** INFORMATION PROVIDED follows **

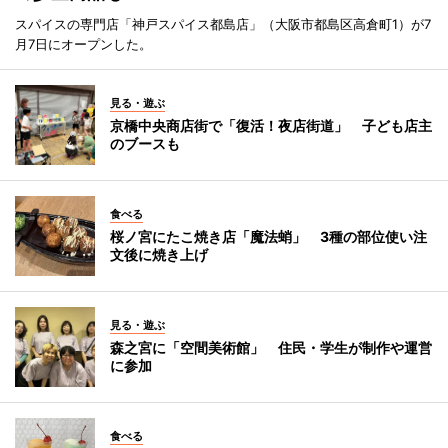
スパイスの専門店「神戸スパイス都島店」（大阪市都島区高倉町1）が7
月7日にオープンした。
見る・遊ぶ
京橋中央商店街で「復活！夜店街道」 子ども店主
のブースも
食べる
桜ノ宮にたこ焼き店「魔法蛸」 3種の部位使い注
文後に焼き上げ
見る・遊ぶ
森之宮に「空間美術館」 住民・学生が制作や運営
に参加
食べる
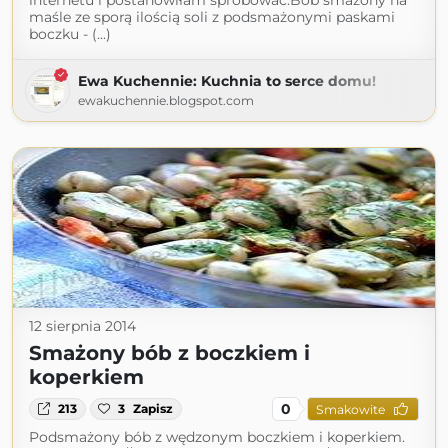
internetu i postanowiłam spróbować.Bób smażony na
maśle ze sporą ilością soli z podsmażonymi paskami
boczku - (...)
Ewa Kuchennie: Kuchnia to serce domu!
ewakuchennie.blogspot.com
12 sierpnia 2014
Smażony bób z boczkiem i
koperkiem
0
213
3
Zapisz
Smakowite
Podsmażony bób z wędzonym boczkiem i koperkiem.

** End of INFORMATION PROVIDED **

## TASK ITEM
Can you reproduce all the entries above with every "boczkiem" swapped for "szynką", everything else unchanged and the pictures left out?

## REPLY
スパイスの専門店「神戸スパイス都島店」（大阪市都島区高倉町1）が7
月7日にオープンした。
見る・遊ぶ
京橋中央商店街で「復活！夜店街道」 子ども店主
のブースも
食べる
桜ノ宮にたこ焼き店「魔法蛸」 3種の部位使い注
文後に焼き上げ
見る・遊ぶ
森之宮に「空間美術館」 住民・学生が制作や運営
に参加
食べる
internetu i postanowiłam spróbować.Bób smażony na
maśle ze sporą ilością soli z podsmażonymi paskami
boczku - (...)
Ewa Kuchennie: Kuchnia to serce domu!
ewakuchennie.blogspot.com
12 sierpnia 2014
Smażony bób z szynką i
koperkiem
0
213
3
Zapisz
Smakowite
Podsmażony bób z wędzonym szynką i koperkiem.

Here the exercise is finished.